» **PROBLEM**
Can you quote every text line of the material below word for word, leaving out the pictures?

» **Data entries**
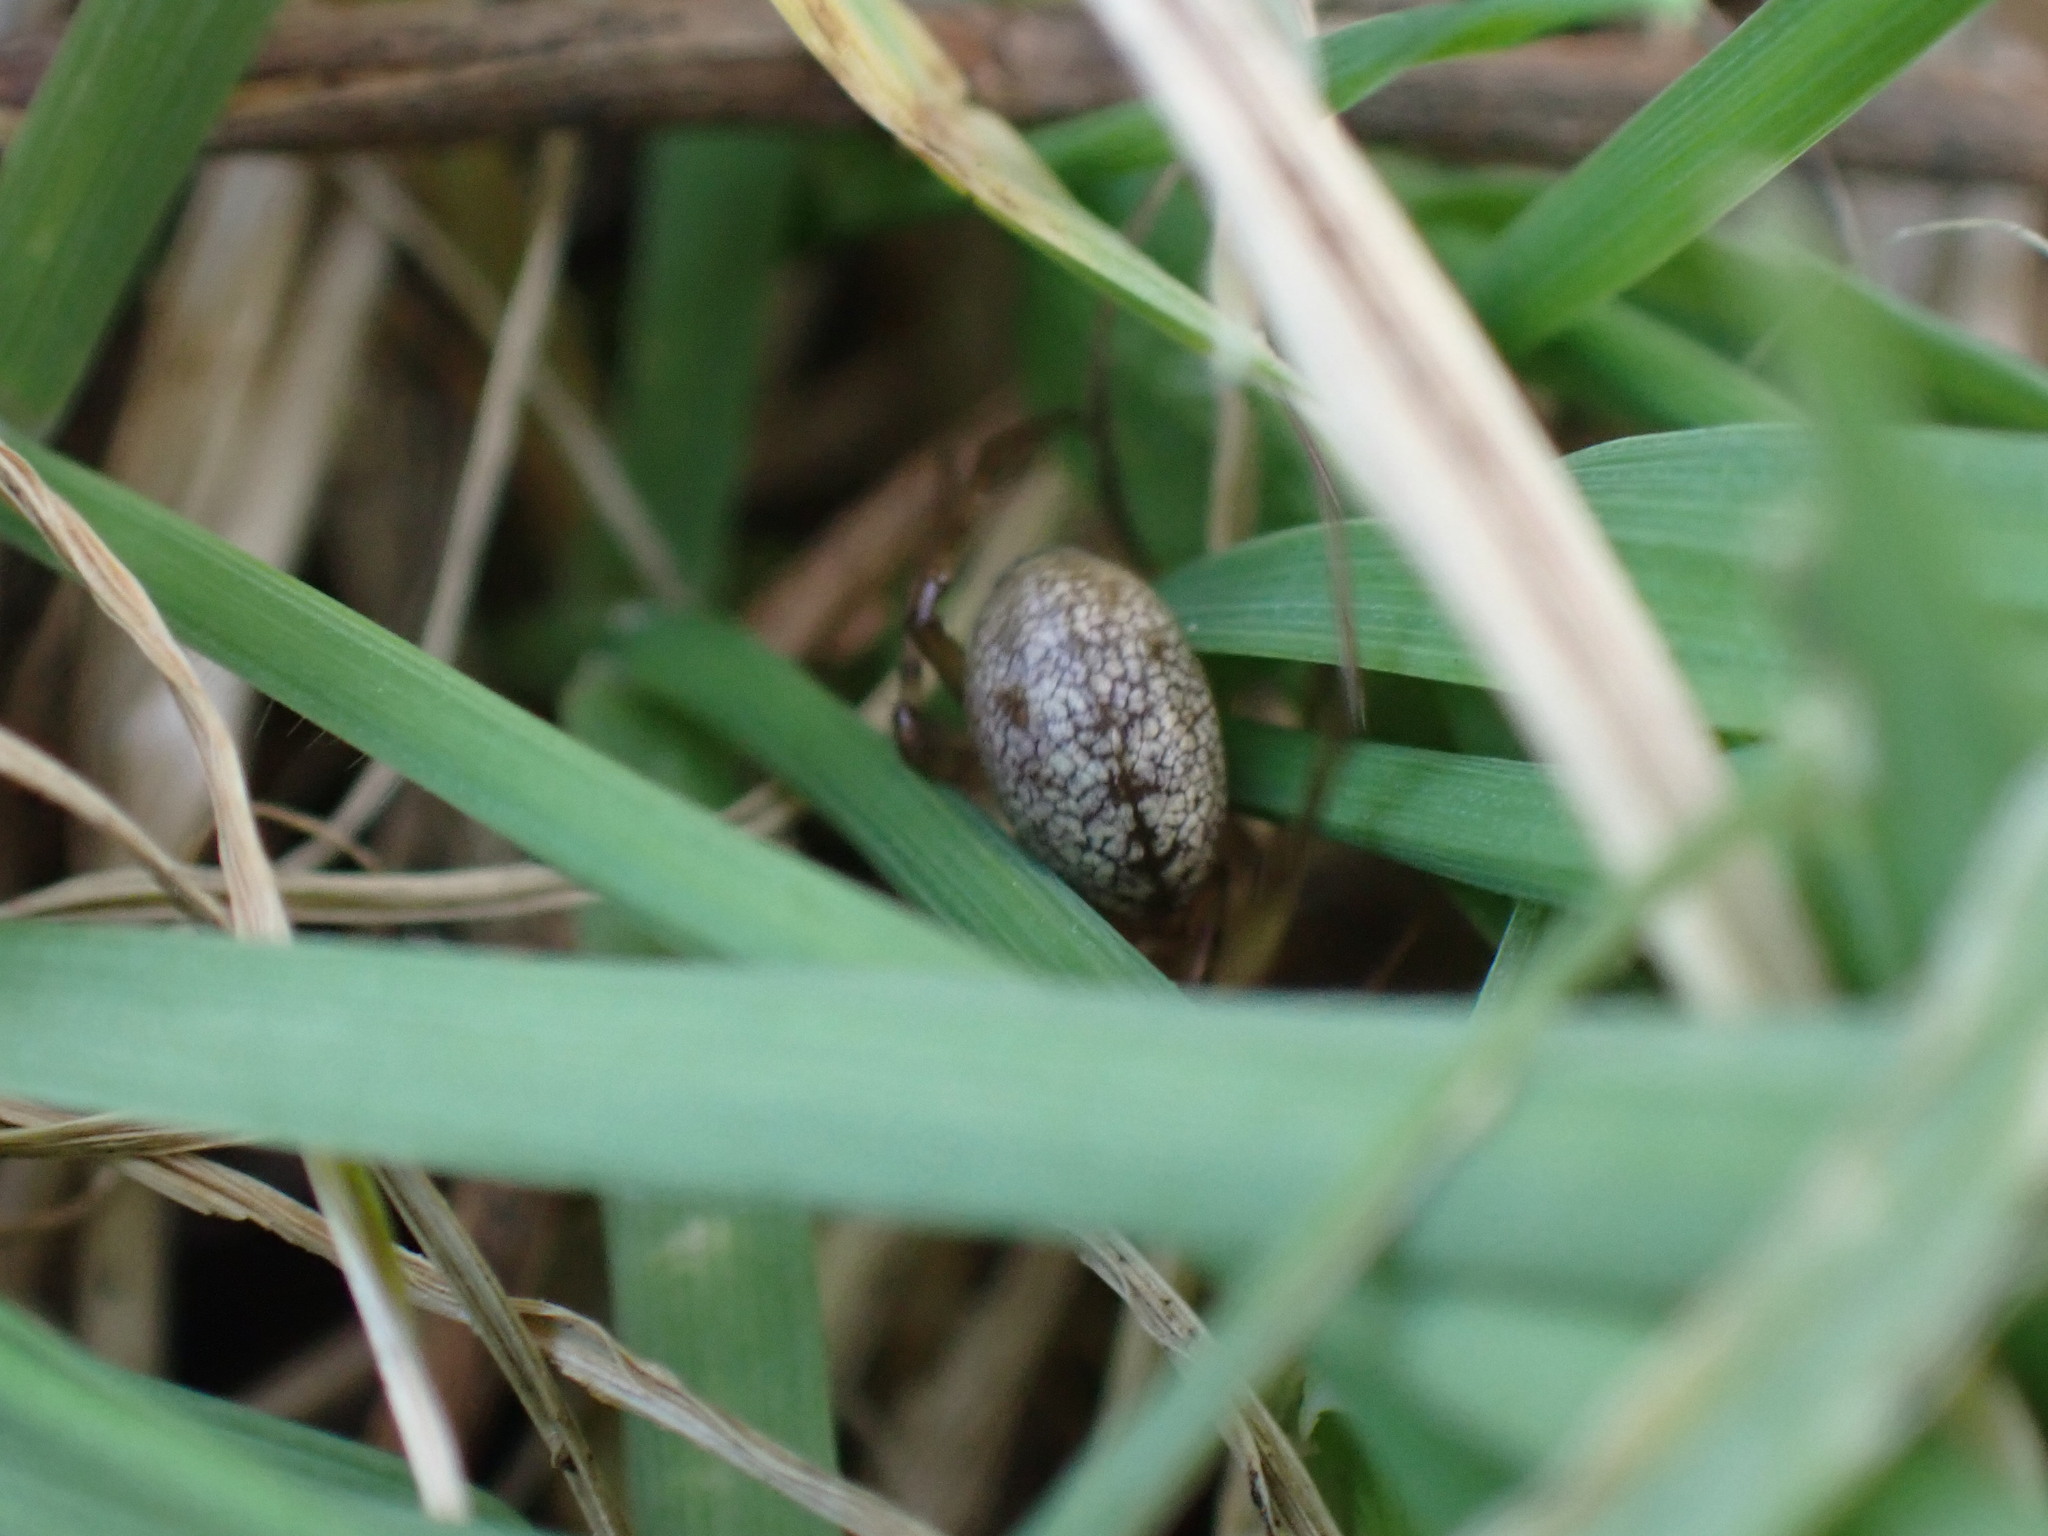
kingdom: Animalia
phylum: Arthropoda
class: Arachnida
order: Araneae
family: Linyphiidae
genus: Stemonyphantes
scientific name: Stemonyphantes lineatus
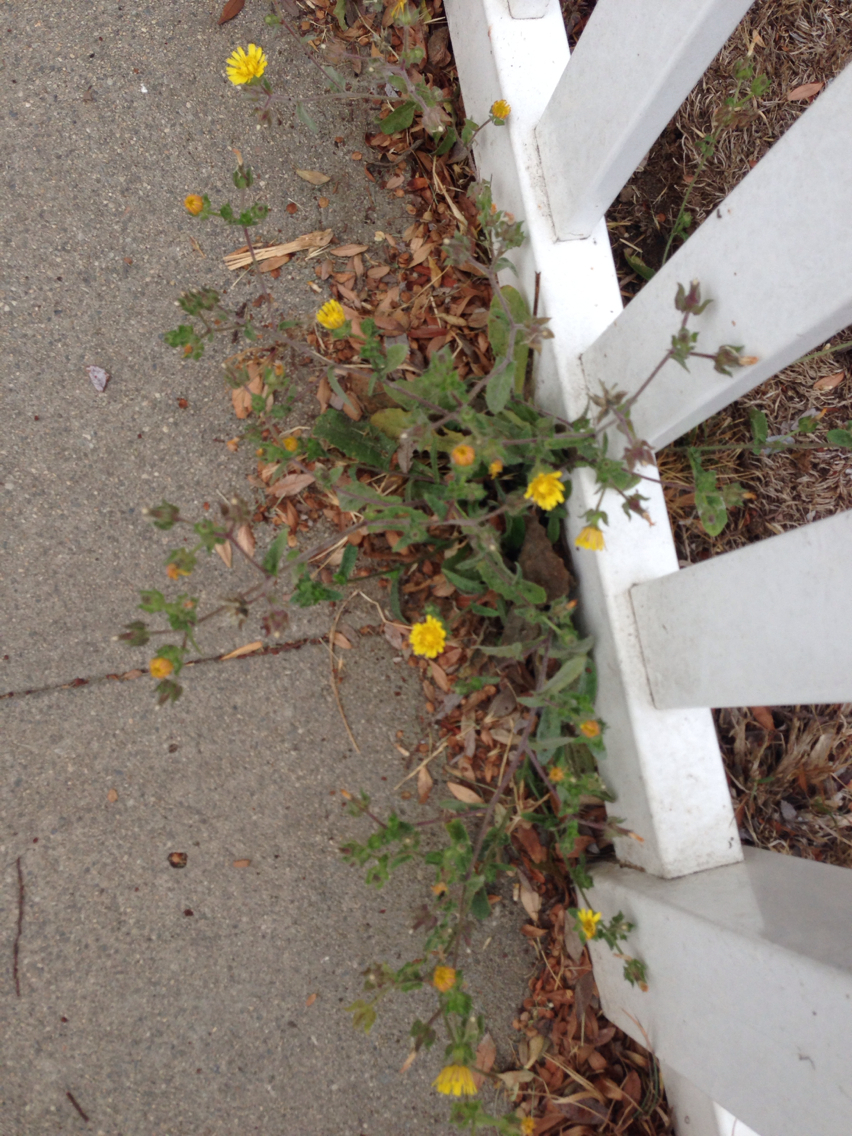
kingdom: Plantae
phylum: Tracheophyta
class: Magnoliopsida
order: Asterales
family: Asteraceae
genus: Helminthotheca
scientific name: Helminthotheca echioides
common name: Ox-tongue
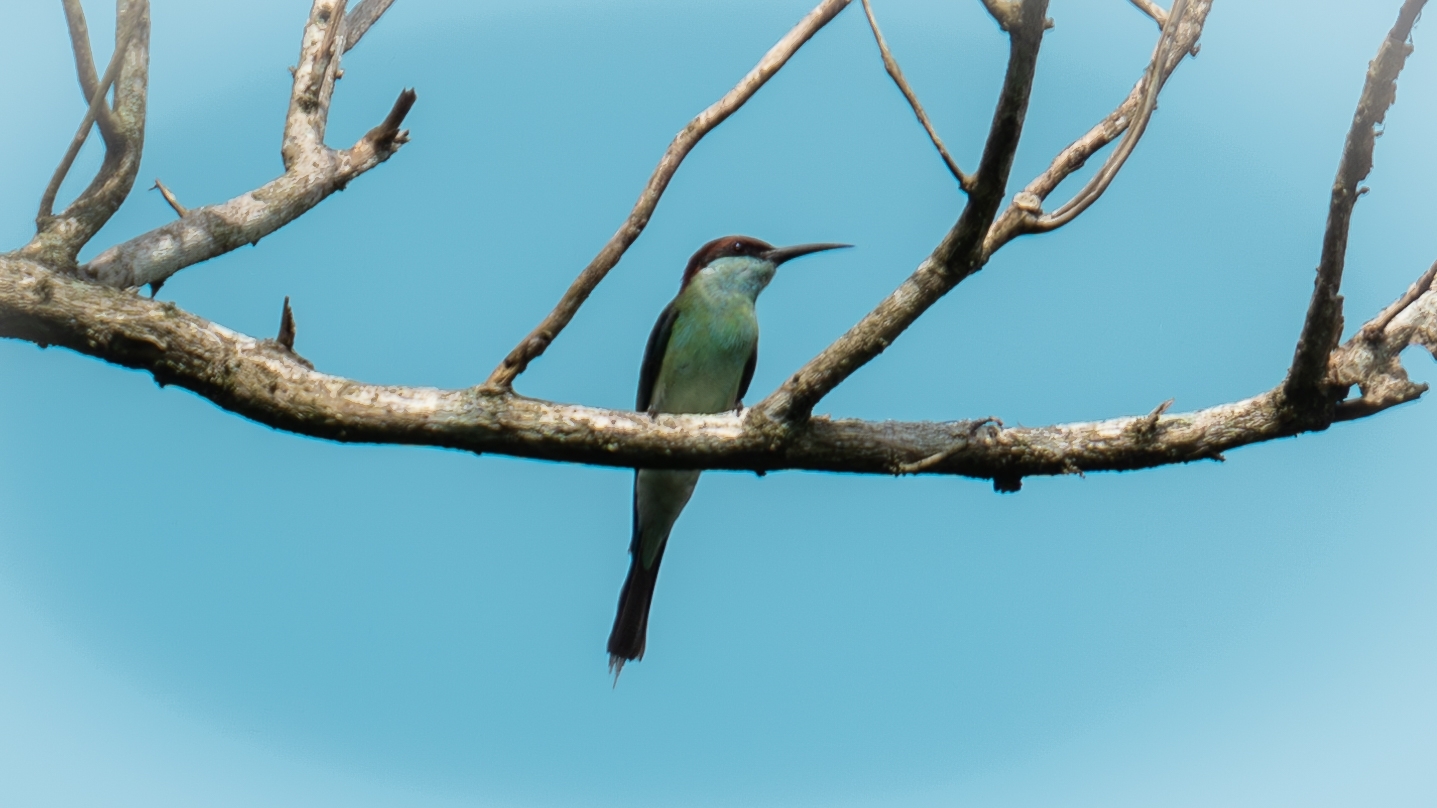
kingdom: Animalia
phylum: Chordata
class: Aves
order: Coraciiformes
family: Meropidae
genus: Merops
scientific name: Merops viridis
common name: Blue-throated bee-eater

» **RESULT FOR THIS TASK**
kingdom: Animalia
phylum: Arthropoda
class: Arachnida
order: Araneae
family: Linyphiidae
genus: Stemonyphantes
scientific name: Stemonyphantes lineatus
kingdom: Plantae
phylum: Tracheophyta
class: Magnoliopsida
order: Asterales
family: Asteraceae
genus: Helminthotheca
scientific name: Helminthotheca echioides
common name: Ox-tongue
kingdom: Animalia
phylum: Chordata
class: Aves
order: Coraciiformes
family: Meropidae
genus: Merops
scientific name: Merops viridis
common name: Blue-throated bee-eater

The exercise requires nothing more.